(Human keypoint data)
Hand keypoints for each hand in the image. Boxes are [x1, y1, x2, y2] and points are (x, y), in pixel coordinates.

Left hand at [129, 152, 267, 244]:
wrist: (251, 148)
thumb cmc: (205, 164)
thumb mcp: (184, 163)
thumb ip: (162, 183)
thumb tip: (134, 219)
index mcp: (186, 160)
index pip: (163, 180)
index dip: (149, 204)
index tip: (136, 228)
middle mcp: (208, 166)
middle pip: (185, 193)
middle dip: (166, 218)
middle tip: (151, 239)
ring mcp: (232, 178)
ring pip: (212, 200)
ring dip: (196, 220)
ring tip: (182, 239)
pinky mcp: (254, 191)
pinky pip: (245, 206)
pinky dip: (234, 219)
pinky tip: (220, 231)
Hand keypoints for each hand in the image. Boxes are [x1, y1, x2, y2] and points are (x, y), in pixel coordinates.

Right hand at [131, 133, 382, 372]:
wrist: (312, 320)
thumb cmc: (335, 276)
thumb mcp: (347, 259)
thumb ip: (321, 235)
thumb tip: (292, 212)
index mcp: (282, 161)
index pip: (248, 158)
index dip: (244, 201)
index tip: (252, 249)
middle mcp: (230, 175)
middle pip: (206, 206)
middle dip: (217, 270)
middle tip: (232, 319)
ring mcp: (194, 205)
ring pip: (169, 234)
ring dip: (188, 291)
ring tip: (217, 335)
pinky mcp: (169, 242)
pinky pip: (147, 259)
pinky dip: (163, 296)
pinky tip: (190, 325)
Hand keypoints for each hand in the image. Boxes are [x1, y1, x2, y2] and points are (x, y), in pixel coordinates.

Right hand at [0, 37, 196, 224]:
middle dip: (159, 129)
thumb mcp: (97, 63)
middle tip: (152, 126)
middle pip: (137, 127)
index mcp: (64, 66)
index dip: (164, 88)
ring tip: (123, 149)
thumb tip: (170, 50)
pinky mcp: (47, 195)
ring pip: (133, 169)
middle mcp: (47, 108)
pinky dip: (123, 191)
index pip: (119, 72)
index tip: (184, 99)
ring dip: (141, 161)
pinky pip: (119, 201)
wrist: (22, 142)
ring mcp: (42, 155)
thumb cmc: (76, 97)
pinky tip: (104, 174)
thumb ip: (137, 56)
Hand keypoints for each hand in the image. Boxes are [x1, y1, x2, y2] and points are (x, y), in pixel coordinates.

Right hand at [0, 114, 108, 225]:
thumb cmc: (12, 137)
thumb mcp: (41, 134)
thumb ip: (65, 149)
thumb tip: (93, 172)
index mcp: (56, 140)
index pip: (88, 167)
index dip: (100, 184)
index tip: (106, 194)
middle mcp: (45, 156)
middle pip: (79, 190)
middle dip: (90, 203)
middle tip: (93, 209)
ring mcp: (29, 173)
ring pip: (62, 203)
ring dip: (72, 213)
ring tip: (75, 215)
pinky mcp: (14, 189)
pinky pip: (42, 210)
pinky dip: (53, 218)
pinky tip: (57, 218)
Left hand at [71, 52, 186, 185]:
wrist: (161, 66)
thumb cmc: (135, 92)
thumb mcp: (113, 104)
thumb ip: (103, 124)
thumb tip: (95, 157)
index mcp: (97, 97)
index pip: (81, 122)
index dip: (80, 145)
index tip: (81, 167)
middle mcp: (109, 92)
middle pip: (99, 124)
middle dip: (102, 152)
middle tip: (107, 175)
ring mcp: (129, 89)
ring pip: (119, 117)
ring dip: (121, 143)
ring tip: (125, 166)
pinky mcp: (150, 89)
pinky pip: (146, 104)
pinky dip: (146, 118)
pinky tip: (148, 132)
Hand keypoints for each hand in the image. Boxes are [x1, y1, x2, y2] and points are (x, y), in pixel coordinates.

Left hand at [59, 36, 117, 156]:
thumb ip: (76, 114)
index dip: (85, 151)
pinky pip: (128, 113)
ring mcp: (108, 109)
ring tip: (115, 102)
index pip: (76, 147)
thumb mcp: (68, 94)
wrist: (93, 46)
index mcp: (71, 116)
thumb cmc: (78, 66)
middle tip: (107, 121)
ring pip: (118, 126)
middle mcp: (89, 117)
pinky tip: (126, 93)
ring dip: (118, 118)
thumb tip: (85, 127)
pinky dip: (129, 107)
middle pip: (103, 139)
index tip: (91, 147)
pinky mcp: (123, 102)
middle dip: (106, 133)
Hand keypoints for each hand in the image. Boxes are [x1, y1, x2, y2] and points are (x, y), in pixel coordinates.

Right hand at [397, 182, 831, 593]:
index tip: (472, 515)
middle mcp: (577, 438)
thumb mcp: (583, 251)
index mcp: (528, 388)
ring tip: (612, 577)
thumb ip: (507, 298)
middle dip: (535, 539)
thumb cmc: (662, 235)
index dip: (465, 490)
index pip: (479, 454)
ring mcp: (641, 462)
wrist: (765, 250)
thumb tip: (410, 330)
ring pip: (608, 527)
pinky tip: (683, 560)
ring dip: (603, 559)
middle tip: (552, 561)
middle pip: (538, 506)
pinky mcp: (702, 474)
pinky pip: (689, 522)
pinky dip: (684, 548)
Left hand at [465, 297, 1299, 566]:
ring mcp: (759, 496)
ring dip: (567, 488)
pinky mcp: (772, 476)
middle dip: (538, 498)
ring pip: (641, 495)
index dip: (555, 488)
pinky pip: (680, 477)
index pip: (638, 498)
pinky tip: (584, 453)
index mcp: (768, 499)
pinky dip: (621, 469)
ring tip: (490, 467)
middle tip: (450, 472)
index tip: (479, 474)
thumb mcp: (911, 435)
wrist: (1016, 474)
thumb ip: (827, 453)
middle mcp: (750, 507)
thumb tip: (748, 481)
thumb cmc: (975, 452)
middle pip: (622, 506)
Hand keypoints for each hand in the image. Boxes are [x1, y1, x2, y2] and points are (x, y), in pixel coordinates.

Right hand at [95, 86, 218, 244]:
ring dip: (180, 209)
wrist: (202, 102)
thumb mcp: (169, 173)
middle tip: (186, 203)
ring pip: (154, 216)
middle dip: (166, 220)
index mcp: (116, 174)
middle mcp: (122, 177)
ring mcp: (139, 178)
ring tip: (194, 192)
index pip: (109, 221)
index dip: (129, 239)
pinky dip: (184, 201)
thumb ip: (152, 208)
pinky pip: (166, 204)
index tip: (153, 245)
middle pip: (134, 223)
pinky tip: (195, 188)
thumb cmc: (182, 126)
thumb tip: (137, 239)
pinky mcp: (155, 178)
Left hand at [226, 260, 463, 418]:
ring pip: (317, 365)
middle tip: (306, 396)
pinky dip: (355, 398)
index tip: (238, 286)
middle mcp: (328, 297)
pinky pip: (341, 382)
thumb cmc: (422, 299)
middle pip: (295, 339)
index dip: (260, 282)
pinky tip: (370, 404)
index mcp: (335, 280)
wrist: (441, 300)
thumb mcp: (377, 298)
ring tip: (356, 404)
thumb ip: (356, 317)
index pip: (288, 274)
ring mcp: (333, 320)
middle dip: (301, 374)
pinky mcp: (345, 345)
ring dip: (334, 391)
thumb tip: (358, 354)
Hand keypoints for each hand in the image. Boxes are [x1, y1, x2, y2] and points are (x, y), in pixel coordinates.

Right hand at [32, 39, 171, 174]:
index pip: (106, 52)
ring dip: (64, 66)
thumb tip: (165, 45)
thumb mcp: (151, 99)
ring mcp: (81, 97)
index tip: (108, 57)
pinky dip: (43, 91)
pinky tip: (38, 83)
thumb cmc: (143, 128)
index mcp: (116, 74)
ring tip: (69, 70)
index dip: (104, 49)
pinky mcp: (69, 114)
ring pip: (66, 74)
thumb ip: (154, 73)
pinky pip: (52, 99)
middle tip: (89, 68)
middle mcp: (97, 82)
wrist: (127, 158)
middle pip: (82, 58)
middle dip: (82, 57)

**PROBLEM DESCRIPTION**
Type the entries out again so that they match exactly.

**COMPLETED EXERCISE**
Hand keypoints for each hand in the image. Boxes are [x1, y1, x2, y2] and points are (x, y), in pixel coordinates.

Left hand at [129, 152, 267, 244]:
wrist: (251, 148)
thumb cmc: (205, 164)
thumb mcp: (184, 163)
thumb ip: (162, 183)
thumb tip: (134, 219)
index mcp: (186, 160)
index pip: (163, 180)
index dip: (149, 204)
index tip: (136, 228)
middle mcp: (208, 166)
middle pip: (185, 193)
middle dip: (166, 218)
middle tip: (151, 239)
ring mcp: (232, 178)
ring pip: (212, 200)
ring dip: (196, 220)
ring tip: (182, 239)
pinky mcp: (254, 191)
pinky pip: (245, 206)
pinky dip: (234, 219)
pinky tip: (220, 231)
Hand keypoints for each hand in the image. Boxes are [x1, y1, x2, y2] and points are (x, y), in pixel coordinates.

Right hand at [131, 133, 382, 372]:
wrist: (312, 320)
thumb cmc: (335, 276)
thumb mcp: (347, 259)
thumb ip: (321, 235)
thumb tip: (292, 212)
index mcp: (282, 161)
index pip: (248, 158)
index dip: (244, 201)
index tip: (252, 249)
middle mcp: (230, 175)
middle pip: (206, 206)
middle dip: (217, 270)
middle tip: (232, 319)
ring mcp: (194, 205)
ring pip: (169, 234)
ring dip: (188, 291)
ring tip: (217, 335)
pinky mcp: (169, 242)
pinky pip: (147, 259)
pinky dip: (163, 296)
pinky tip: (190, 325)
Hand keypoints for each hand in the image. Boxes are [x1, y1, x2, y2] and points are (x, y), in pixel coordinates.

Right hand at [0, 37, 196, 224]:
middle dip: (159, 129)
thumb mcp: (97, 63)
middle tip: (152, 126)
middle pip: (137, 127)
index mcp: (64, 66)
index dip: (164, 88)
ring tip: (123, 149)
thumb tip: (170, 50)
pinky mcp: (47, 195)
ring pip: (133, 169)
middle mcp: (47, 108)
pinky dip: (123, 191)
index pip: (119, 72)
index tip: (184, 99)
ring dip: (141, 161)
pinky pip: (119, 201)
wrist: (22, 142)
ring mcp: (42, 155)
thumb cmc: (76, 97)
pinky tip: (104, 174)
thumb ip: (137, 56)
Hand keypoints for each hand in the image. Boxes are [x1, y1, x2, y2] and points are (x, y), in pixel coordinates.

Right hand at [0, 114, 108, 225]:
thumb cmc: (12, 137)
thumb mcp: (41, 134)
thumb ip: (65, 149)
thumb tip: (93, 172)
index mcp: (56, 140)
index pip: (88, 167)
index dip: (100, 184)
index tip: (106, 194)
middle mcp: (45, 156)
middle pip: (79, 190)
middle dip: (90, 203)
middle tip: (93, 209)
ring mcp: (29, 173)
ring pip: (62, 203)
ring dip: (72, 213)
ring tip: (75, 215)
pinky mcp: (14, 189)
pinky pip: (42, 210)
pinky dip: (53, 218)
pinky tip: (57, 218)
Left hand at [71, 52, 186, 185]:
wrist: (161, 66)
thumb cmc: (135, 92)
thumb mcp: (113, 104)
thumb ip: (103, 124)
thumb tip: (95, 157)
index mcp: (97, 97)
index pip: (81, 122)
index dip: (80, 145)
index tip: (81, 167)
middle mcp: (109, 92)
middle pip: (99, 124)
middle dip: (102, 152)
middle tip: (107, 175)
ring mcp: (129, 89)
ring pip: (119, 117)
ring dip: (121, 143)
ring tip: (125, 166)
pinky mcp: (150, 89)
pinky pip: (146, 104)
pinky dip: (146, 118)
pinky tip: (148, 132)
Hand keypoints for each hand in the image. Boxes are [x1, y1, x2, y2] and points are (x, y), in pixel coordinates.

Left hand at [59, 36, 117, 156]:
thumb ip: (76, 114)
index dip: (85, 151)
pinky pip: (128, 113)
ring mcp: (108, 109)
ring tip: (115, 102)
index pip: (76, 147)
thumb mcp: (68, 94)
wrist: (93, 46)
index mcp: (71, 116)
thumb cmc: (78, 66)
middle tip: (107, 121)
ring pip: (118, 126)
middle mcp: (89, 117)
pinky tip: (126, 93)
ring dip: (118, 118)
thumb tip: (85, 127)
pinky dip: (129, 107)
middle pip: (103, 139)
index tip: (91, 147)
pinky mcp: (123, 102)
middle dip: (106, 133)
Hand keypoints for each hand in the image. Boxes are [x1, y1, x2, y2] and points are (x, y), in pixel coordinates.

Right hand at [397, 182, 831, 593]:
index tip: (472, 515)
middle mcp: (577, 438)
thumb mcp: (583, 251)
index mcp: (528, 388)
ring tip: (612, 577)
thumb ip: (507, 298)
middle dip: (535, 539)
thumb cmc: (662, 235)
index dip: (465, 490)
index pip: (479, 454)
ring mcp: (641, 462)
wrist: (765, 250)
thumb tip: (410, 330)
ring pip: (608, 527)
pinky tip: (683, 560)
ring dip: (603, 559)
middle tip: (552, 561)
middle pip: (538, 506)
pinky mcp: (702, 474)
pinky pip: (689, 522)
pinky dip: (684, 548)
Left hand at [465, 297, 1299, 566]:
ring mcp: (759, 496)
ring dip: (567, 488)
pinky mcp: (772, 476)
middle dip: (538, 498)
ring pip: (641, 495)
index dip: (555, 488)
pinky pip: (680, 477)
index pip: (638, 498)
pinky tip: (584, 453)
index mcp: (768, 499)
pinky dip: (621, 469)
ring tip: (490, 467)
middle tip: (450, 472)
index tip: (479, 474)
thumb mcp: (911, 435)
wrist: (1016, 474)
thumb ip: (827, 453)
middle mcp: (750, 507)
thumb tip: (748, 481)
thumb cmc: (975, 452)
middle pip: (622, 506)
Hand keypoints for each hand in the image. Boxes are [x1, y1, x2, y2] and points are (x, y), in pixel coordinates.

Right hand at [95, 86, 218, 244]:
ring dip: (180, 209)
wrist: (202, 102)
thumb mcp: (169, 173)
middle tip: (186, 203)
ring pip: (154, 216)
middle dip: (166, 220)
index mcp: (116, 174)
middle mcp: (122, 177)
ring mcp: (139, 178)
ring tip: (194, 192)
index pip: (109, 221)
index dip: (129, 239)
pinky dip: (184, 201)
thumb ip: (152, 208)
pinky pip: (166, 204)
index tip: (153, 245)
middle pip: (134, 223)
pinky tip: (195, 188)
thumb cmc: (182, 126)
thumb tip: (137, 239)
pinky mcp: (155, 178)
Left hand at [226, 260, 463, 418]:
ring pip: (317, 365)
middle tip: (306, 396)
pinky dip: (355, 398)
index tip: (238, 286)
middle mcp: (328, 297)
pinky pip: (341, 382)
thumb cmc: (422, 299)
middle pip: (295, 339)
index dip: (260, 282)
pinky tip: (370, 404)
index mcp: (335, 280)
wrist: (441, 300)
thumb mcp: (377, 298)
ring tip: (356, 404)
thumb ip: (356, 317)
index pip: (288, 274)
ring mcp: (333, 320)
middle dip: (301, 374)
pinky mcp: (345, 345)
ring dip: (334, 391)
thumb tip: (358, 354)
Hand keypoints for each hand in the image. Boxes are [x1, y1, x2, y2] and points are (x, y), in pixel coordinates.

Right hand at [32, 39, 171, 174]:
index pip: (106, 52)
ring dip: (64, 66)
thumb tip: (165, 45)
thumb mcp: (151, 99)
ring mcp: (81, 97)
index tip: (108, 57)
pinky dip: (43, 91)
pinky tip: (38, 83)
thumb cmc: (143, 128)
index mcp: (116, 74)
ring tip: (69, 70)
index dip: (104, 49)
pinky mcp: (69, 114)
ring pip: (66, 74)
thumb ip: (154, 73)
pinky pip: (52, 99)
middle tip: (89, 68)
middle mcp: (97, 82)
wrist: (127, 158)
middle pip: (82, 58)
middle dip: (82, 57)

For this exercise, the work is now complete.